### EXERCISE BRIEF:
Only the lines from the line with "Kürdistan Hükümeti’nin Bağdat" through the end of the records belong in your reply, copied exactly, with every picture left out.

[Opening RECORD EXCERPTS section]

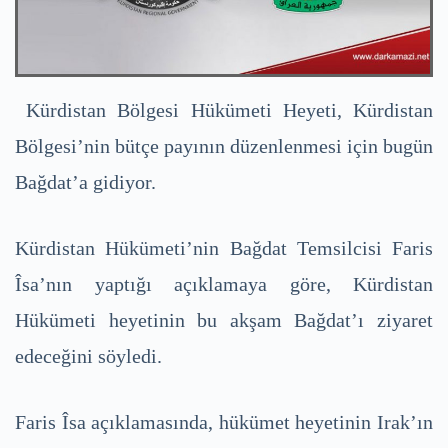
Kürdistan Bölgesi Hükümeti Heyeti, Kürdistan
Bölgesi’nin bütçe payının düzenlenmesi için bugün
Bağdat’a gidiyor.
Kürdistan Hükümeti’nin Bağdat Temsilcisi Faris
Îsa’nın yaptığı açıklamaya göre, Kürdistan
Hükümeti heyetinin bu akşam Bağdat’ı ziyaret
edeceğini söyledi.
Faris Îsa açıklamasında, hükümet heyetinin Irak’ın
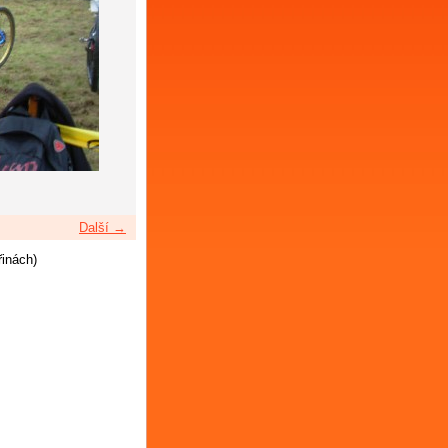
Další →
řinách)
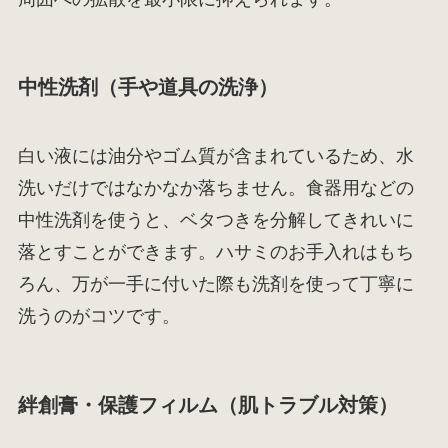
中性洗剤（手や道具の洗浄）
白い液には油分やゴム質が含まれているため、水
洗いだけではなかなか落ちません。食器用などの
中性洗剤を使うと、ベタつきを分解してきれいに
落とすことができます。ハサミのお手入れはもち
ろん、万が一手に付いた際も洗剤を使って丁寧に
洗うのがコツです。
絆創膏・保護フィルム（肌トラブル対策）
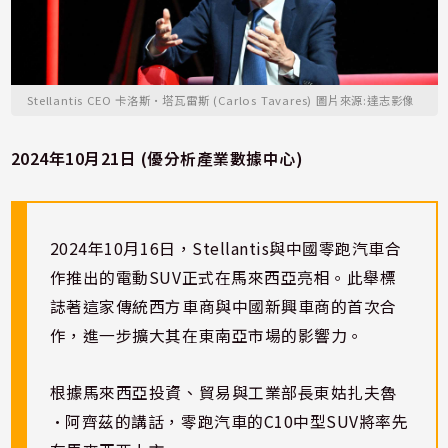
Stellantis CEO 卡洛斯·塔瓦雷斯 (Carlos Tavares) 圖片來源:達志影像
2024年10月21日 (優分析產業數據中心)
2024年10月16日，Stellantis與中國零跑汽車合
作推出的電動SUV正式在馬來西亞亮相。此舉標
誌著這家傳統西方車商與中國新興車商的首次合
作，進一步擴大其在東南亞市場的影響力。
根據馬來西亞投資、貿易與工業部長東姑扎夫魯
·阿齊茲的講話，零跑汽車的C10中型SUV將率先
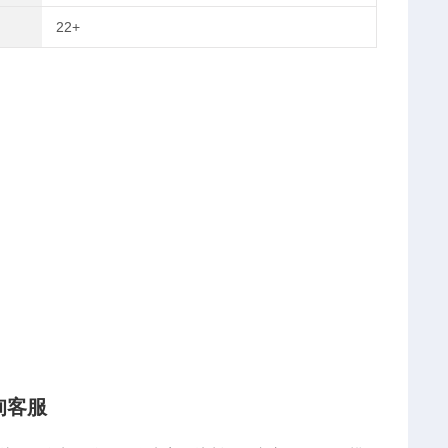
22+
询客服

[Closing RECORD EXCERPTS section]

### ANSWER TO THIS TASK:
Kürdistan Hükümeti’nin Bağdat Temsilcisi Faris
Îsa’nın yaptığı açıklamaya göre, Kürdistan
Hükümeti heyetinin bu akşam Bağdat’ı ziyaret
edeceğini söyledi.
Faris Îsa açıklamasında, hükümet heyetinin Irak’ın
Další →
řinách)
中性洗剤（手や道具の洗浄）
白い液には油分やゴム質が含まれているため、水
洗いだけではなかなか落ちません。食器用などの
中性洗剤を使うと、ベタつきを分解してきれいに
落とすことができます。ハサミのお手入れはもち
ろん、万が一手に付いた際も洗剤を使って丁寧に
洗うのがコツです。
絆創膏・保護フィルム（肌トラブル対策）
Stellantis CEO 卡洛斯·塔瓦雷斯 (Carlos Tavares) 圖片來源:達志影像
2024年10月21日 (優分析產業數據中心)
2024年10月16日，Stellantis與中國零跑汽車合
作推出的電動SUV正式在馬來西亞亮相。此舉標
誌著這家傳統西方車商與中國新興車商的首次合
作，進一步擴大其在東南亞市場的影響力。
根據馬來西亞投資、貿易與工業部長東姑扎夫魯
·阿齊茲的講話，零跑汽車的C10中型SUV將率先
22+
询客服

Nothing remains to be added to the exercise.